The New Normal
In last year’s CEO succession survey, we hypothesized that turnover at the 2,500 largest companies in the world had reached the crest of the wave that had gathered force in the 1990s, and suggested that both total turnover and performance-related turnover would recede slightly from 2005 levels, while average CEO tenure would increase. All three predictions proved correct. Total CEO turnover did fall, with the cyclical increase in merger-driven turnover almost offsetting the declines in other types of turnover. (See Exhibit 1.) Performance-related turnover fell slightly, to 4.6 percent. Globally, the average CEO tenure increased to 7.8 years, slightly higher than the average across the nine years we’ve studied.

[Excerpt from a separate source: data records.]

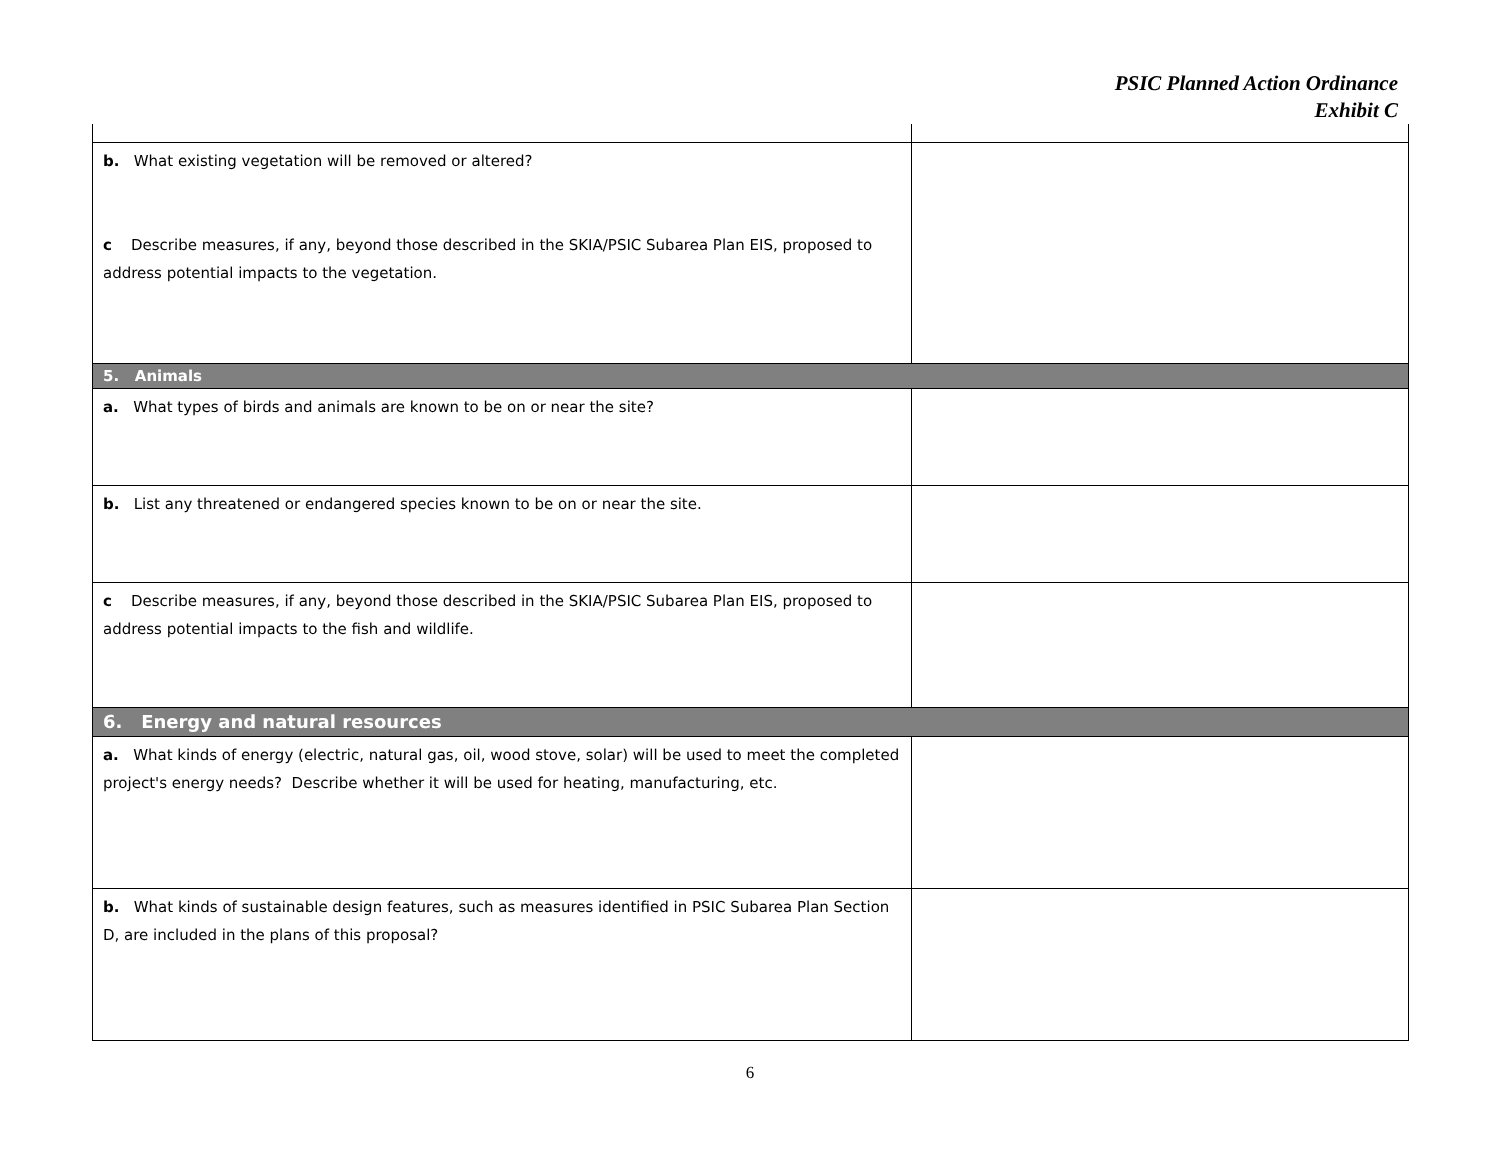PSIC Planned Action Ordinance
Exhibit C
| b. What existing vegetation will be removed or altered? c Describe measures, if any, beyond those described in the SKIA/PSIC Subarea Plan EIS, proposed to address potential impacts to the vegetation. | |
| 5. Animals | |
| a. What types of birds and animals are known to be on or near the site? | |
| b. List any threatened or endangered species known to be on or near the site. | |
| c Describe measures, if any, beyond those described in the SKIA/PSIC Subarea Plan EIS, proposed to address potential impacts to the fish and wildlife. | |
| 6. Energy and natural resources | |
| a. What kinds of energy (electric, natural gas, oil, wood stove, solar) will be used to meet the completed project's energy needs? Describe whether it will be used for heating, manufacturing, etc. | |
| b. What kinds of sustainable design features, such as measures identified in PSIC Subarea Plan Section D, are included in the plans of this proposal? | |
6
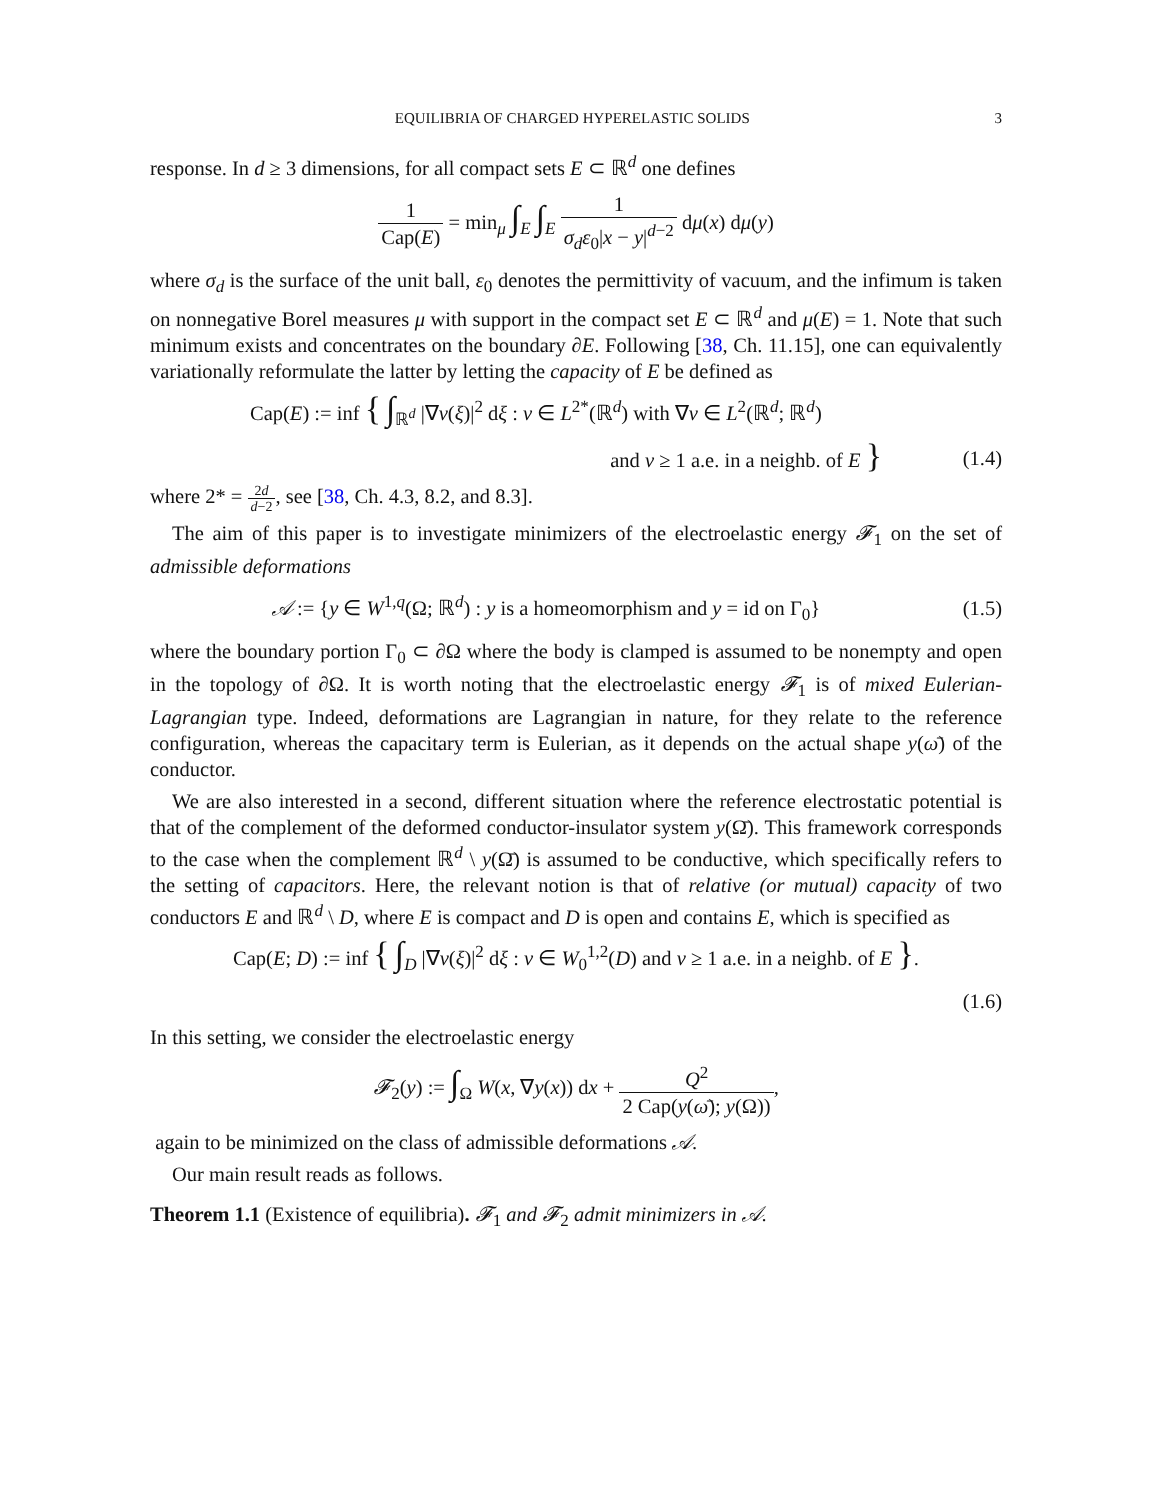EQUILIBRIA OF CHARGED HYPERELASTIC SOLIDS 3
response. In d ≥ 3 dimensions, for all compact sets E ⊂ ℝ<sup>d</sup> one defines
1 Cap(E) = min<sub>μ</sub> ∫<sub>E</sub> ∫<sub>E</sub> 1 σ<sub>d</sub>ε<sub>0</sub>|x − y|<sup>d−2</sup> dμ(x) dμ(y)
where σ<sub>d</sub> is the surface of the unit ball, ε<sub>0</sub> denotes the permittivity of vacuum, and the infimum is taken on nonnegative Borel measures μ with support in the compact set E ⊂ ℝ<sup>d</sup> and μ(E) = 1. Note that such minimum exists and concentrates on the boundary ∂E. Following [38, Ch. 11.15], one can equivalently variationally reformulate the latter by letting the capacity of E be defined as
Cap(E) := inf { ∫<sub>ℝ<sup>d</sup></sub> |∇v(ξ)|<sup>2</sup> dξ : v ∈ L<sup>2*</sup>(ℝ<sup>d</sup>) with ∇v ∈ L<sup>2</sup>(ℝ<sup>d</sup>; ℝ<sup>d</sup>)
and v ≥ 1 a.e. in a neighb. of E }
(1.4)
where 2* = 2d d−2, see [38, Ch. 4.3, 8.2, and 8.3].
The aim of this paper is to investigate minimizers of the electroelastic energy 𝓕<sub>1</sub> on the set of admissible deformations
𝒜 := {y ∈ W<sup>1,q</sup>(Ω; ℝ<sup>d</sup>) : y is a homeomorphism and y = id on Γ<sub>0</sub>}
(1.5)
where the boundary portion Γ<sub>0</sub> ⊂ ∂Ω where the body is clamped is assumed to be nonempty and open in the topology of ∂Ω. It is worth noting that the electroelastic energy 𝓕<sub>1</sub> is of mixed Eulerian-Lagrangian type. Indeed, deformations are Lagrangian in nature, for they relate to the reference configuration, whereas the capacitary term is Eulerian, as it depends on the actual shape y(ω̄) of the conductor.
We are also interested in a second, different situation where the reference electrostatic potential is that of the complement of the deformed conductor-insulator system y(Ω̄). This framework corresponds to the case when the complement ℝ<sup>d</sup> \ y(Ω̄) is assumed to be conductive, which specifically refers to the setting of capacitors. Here, the relevant notion is that of relative (or mutual) capacity of two conductors E and ℝ<sup>d</sup> \ D, where E is compact and D is open and contains E, which is specified as
Cap(E; D) := inf { ∫<sub>D</sub> |∇v(ξ)|<sup>2</sup> dξ : v ∈ W<sub>0</sub><sup>1,2</sup>(D) and v ≥ 1 a.e. in a neighb. of E }.
(1.6)
In this setting, we consider the electroelastic energy
𝓕<sub>2</sub>(y) := ∫<sub>Ω</sub> W(x, ∇y(x)) dx + Q<sup>2</sup> 2 Cap(y(ω̄); y(Ω)),
again to be minimized on the class of admissible deformations 𝒜.
Our main result reads as follows.
Theorem 1.1 (Existence of equilibria). 𝓕<sub>1</sub> and 𝓕<sub>2</sub> admit minimizers in 𝒜.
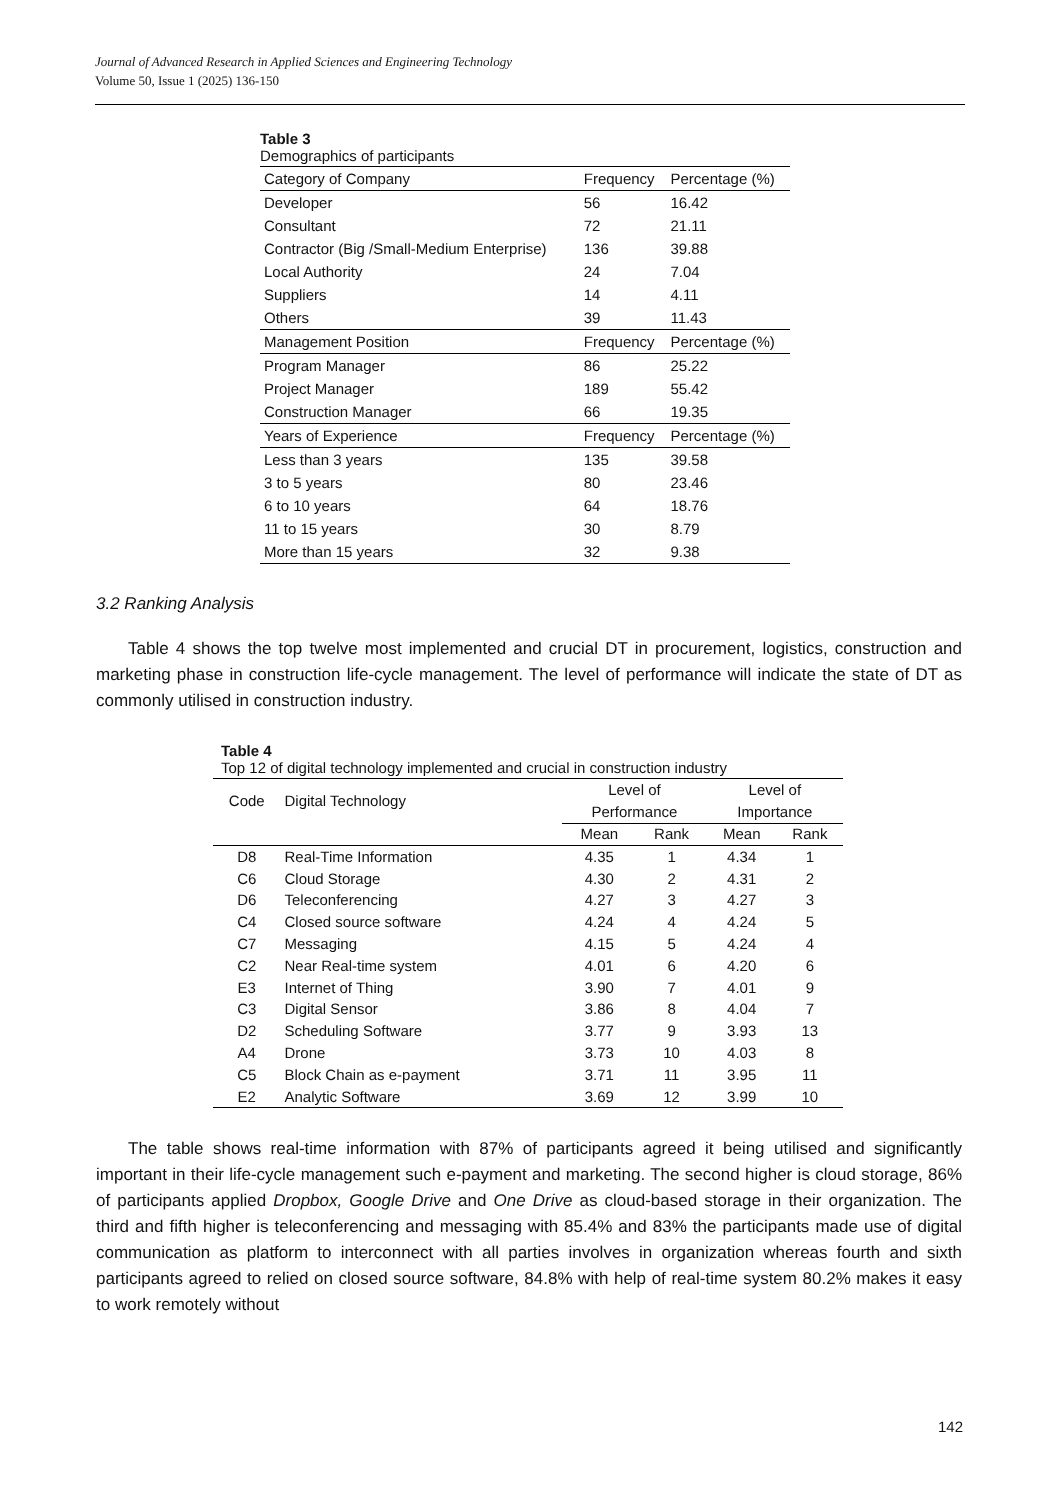Journal of Advanced Research in Applied Sciences and Engineering Technology
Volume 50, Issue 1 (2025) 136-150
Table 3
Demographics of participants
| Category of Company | Frequency | Percentage (%) |
| --- | --- | --- |
| Developer | 56 | 16.42 |
| Consultant | 72 | 21.11 |
| Contractor (Big /Small-Medium Enterprise) | 136 | 39.88 |
| Local Authority | 24 | 7.04 |
| Suppliers | 14 | 4.11 |
| Others | 39 | 11.43 |
| Management Position | Frequency | Percentage (%) |
| Program Manager | 86 | 25.22 |
| Project Manager | 189 | 55.42 |
| Construction Manager | 66 | 19.35 |
| Years of Experience | Frequency | Percentage (%) |
| Less than 3 years | 135 | 39.58 |
| 3 to 5 years | 80 | 23.46 |
| 6 to 10 years | 64 | 18.76 |
| 11 to 15 years | 30 | 8.79 |
| More than 15 years | 32 | 9.38 |
3.2 Ranking Analysis
Table 4 shows the top twelve most implemented and crucial DT in procurement, logistics, construction and marketing phase in construction life-cycle management. The level of performance will indicate the state of DT as commonly utilised in construction industry.
Table 4
Top 12 of digital technology implemented and crucial in construction industry
| Code | Digital Technology | Level of Performance | | Level of Importance | |
| --- | --- | --- | --- | --- | --- |
| | | Mean | Rank | Mean | Rank |
| D8 | Real-Time Information | 4.35 | 1 | 4.34 | 1 |
| C6 | Cloud Storage | 4.30 | 2 | 4.31 | 2 |
| D6 | Teleconferencing | 4.27 | 3 | 4.27 | 3 |
| C4 | Closed source software | 4.24 | 4 | 4.24 | 5 |
| C7 | Messaging | 4.15 | 5 | 4.24 | 4 |
| C2 | Near Real-time system | 4.01 | 6 | 4.20 | 6 |
| E3 | Internet of Thing | 3.90 | 7 | 4.01 | 9 |
| C3 | Digital Sensor | 3.86 | 8 | 4.04 | 7 |
| D2 | Scheduling Software | 3.77 | 9 | 3.93 | 13 |
| A4 | Drone | 3.73 | 10 | 4.03 | 8 |
| C5 | Block Chain as e-payment | 3.71 | 11 | 3.95 | 11 |
| E2 | Analytic Software | 3.69 | 12 | 3.99 | 10 |
The table shows real-time information with 87% of participants agreed it being utilised and significantly important in their life-cycle management such e-payment and marketing. The second higher is cloud storage, 86% of participants applied Dropbox, Google Drive and One Drive as cloud-based storage in their organization. The third and fifth higher is teleconferencing and messaging with 85.4% and 83% the participants made use of digital communication as platform to interconnect with all parties involves in organization whereas fourth and sixth participants agreed to relied on closed source software, 84.8% with help of real-time system 80.2% makes it easy to work remotely without
142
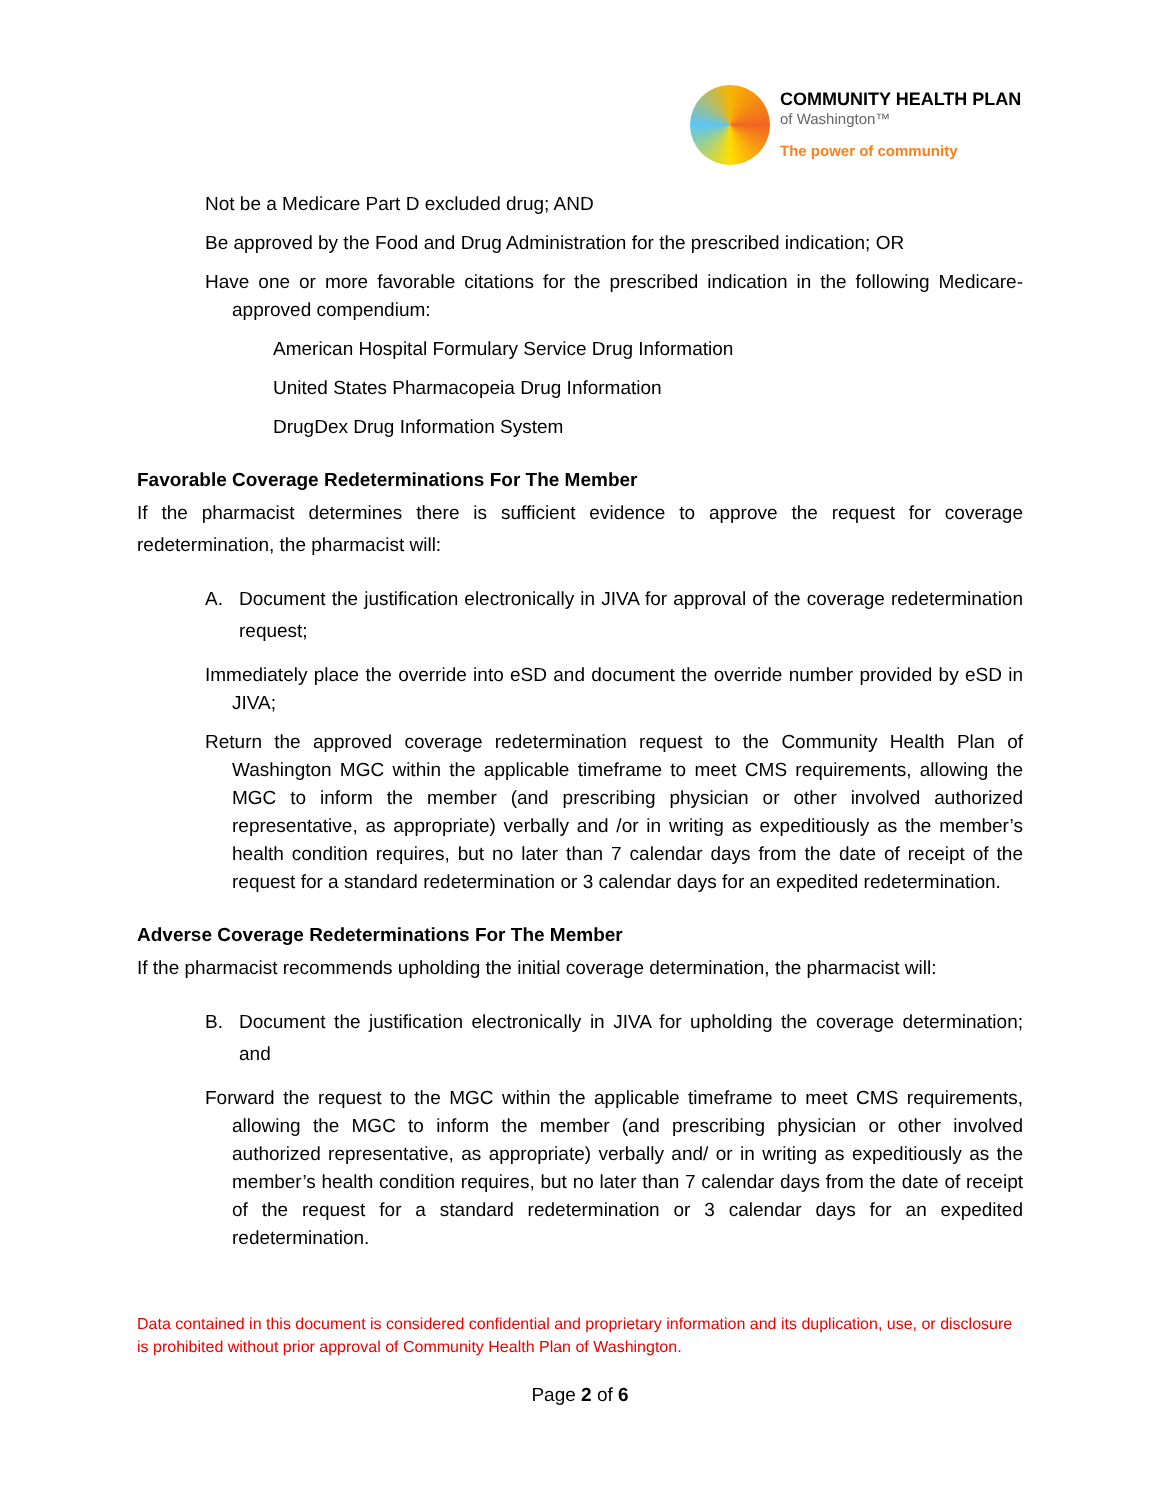COMMUNITY HEALTH PLAN
of Washington™
The power of community
Not be a Medicare Part D excluded drug; AND
Be approved by the Food and Drug Administration for the prescribed indication; OR
Have one or more favorable citations for the prescribed indication in the following Medicare-approved compendium:
American Hospital Formulary Service Drug Information
United States Pharmacopeia Drug Information
DrugDex Drug Information System
Favorable Coverage Redeterminations For The Member
If the pharmacist determines there is sufficient evidence to approve the request for coverage redetermination, the pharmacist will:
A.
Document the justification electronically in JIVA for approval of the coverage redetermination request;
Immediately place the override into eSD and document the override number provided by eSD in JIVA;
Return the approved coverage redetermination request to the Community Health Plan of Washington MGC within the applicable timeframe to meet CMS requirements, allowing the MGC to inform the member (and prescribing physician or other involved authorized representative, as appropriate) verbally and /or in writing as expeditiously as the member’s health condition requires, but no later than 7 calendar days from the date of receipt of the request for a standard redetermination or 3 calendar days for an expedited redetermination.
Adverse Coverage Redeterminations For The Member
If the pharmacist recommends upholding the initial coverage determination, the pharmacist will:
B.
Document the justification electronically in JIVA for upholding the coverage determination; and
Forward the request to the MGC within the applicable timeframe to meet CMS requirements, allowing the MGC to inform the member (and prescribing physician or other involved authorized representative, as appropriate) verbally and/ or in writing as expeditiously as the member’s health condition requires, but no later than 7 calendar days from the date of receipt of the request for a standard redetermination or 3 calendar days for an expedited redetermination.
Data contained in this document is considered confidential and proprietary information and its duplication, use, or disclosure is prohibited without prior approval of Community Health Plan of Washington.
Page 2 of 6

The turnover wave has crested in every region of the world. In 2006, total turnover in Japan and the Asia/Pacific region fell below the levels of the previous two years. (See Exhibit 2.) Turnover in North America declined from the 2005 level. Although Europe experienced a slight increase over 2005, CEO turnover remained well below its 2004 peak.
In 2006, performance-related departures declined in North America and Europe. Although performance-related turnover increased in both Japan and the rest of the Asia/Pacific region, the level remained below the 2002 peak. North America, Japan, and Asia/Pacific all saw increases in CEO tenure, with Asia/Pacific reaching its longest-ever average at 9.5 years and North America hitting 9.8 years — the longest average tenure since 1995. Only Europe experienced a decline in tenure, to 5.7 years, despite record returns to shareholders. Furthermore, the mean age of outgoing CEOs dropped to a record low in Europe, suggesting that chief executives in that region are still under tremendous pressure.
The stability from 2004 through 2006 contrasts with the previous decade’s rapid increases in both total turnover and forced turnover, and with the decline in tenure during those years. We’ve reached a new normal.
From the overall perspective of corporate governance, the new level of turnover is very reasonable: The 7.8-year average tenure for CEOs provides them enough time to implement their initial strategy, and the rates of mergers and performance-related terminations are high enough to allow for timely removal of both poorly performing CEOs and those engaged in illegal or unethical behavior.
Boards Are Adapting
Looking back at the nine years’ worth of data in our study, we have identified two fundamental shifts in the ways corporate boards address CEO selection and oversight: They are becoming less tolerant of poor performance, and they are increasingly splitting the roles of CEO and chairman.
Our study reveals that CEOs who deliver below-average returns to investors don’t remain in office for long. Exhibit 3 shows the proportion of North American CEOs leaving office in 1995 and 2006 after seven years or longer. Notice that in 2006, a CEO who delivered above-average returns to investors was almost twice as likely as one delivering subpar returns to remain CEO for more than seven years. In contrast, in 1995, CEOs who delivered substandard returns to investors were just as likely to achieve long tenure — a perverse situation that reflected the durability of the imperial CEO. The likelihood of surviving to seven years declined for good and bad performers alike between 1995 and 2006, but the decline was modest for good performers, whereas CEOs who performed badly for investors were removed far more quickly.
The other major trend has been in governance, with both a shift toward separation of the roles of chairman and CEO and a shift toward chairmen who haven’t previously served as a company’s CEO. (See Exhibit 4.) In North America, the dominant dynamic is the doubling from 1995 to 2006 of the proportion of chief executive officers who have never held the title of chairman, with only a modest reduction in the proportion of chairmen who had previously served as CEO.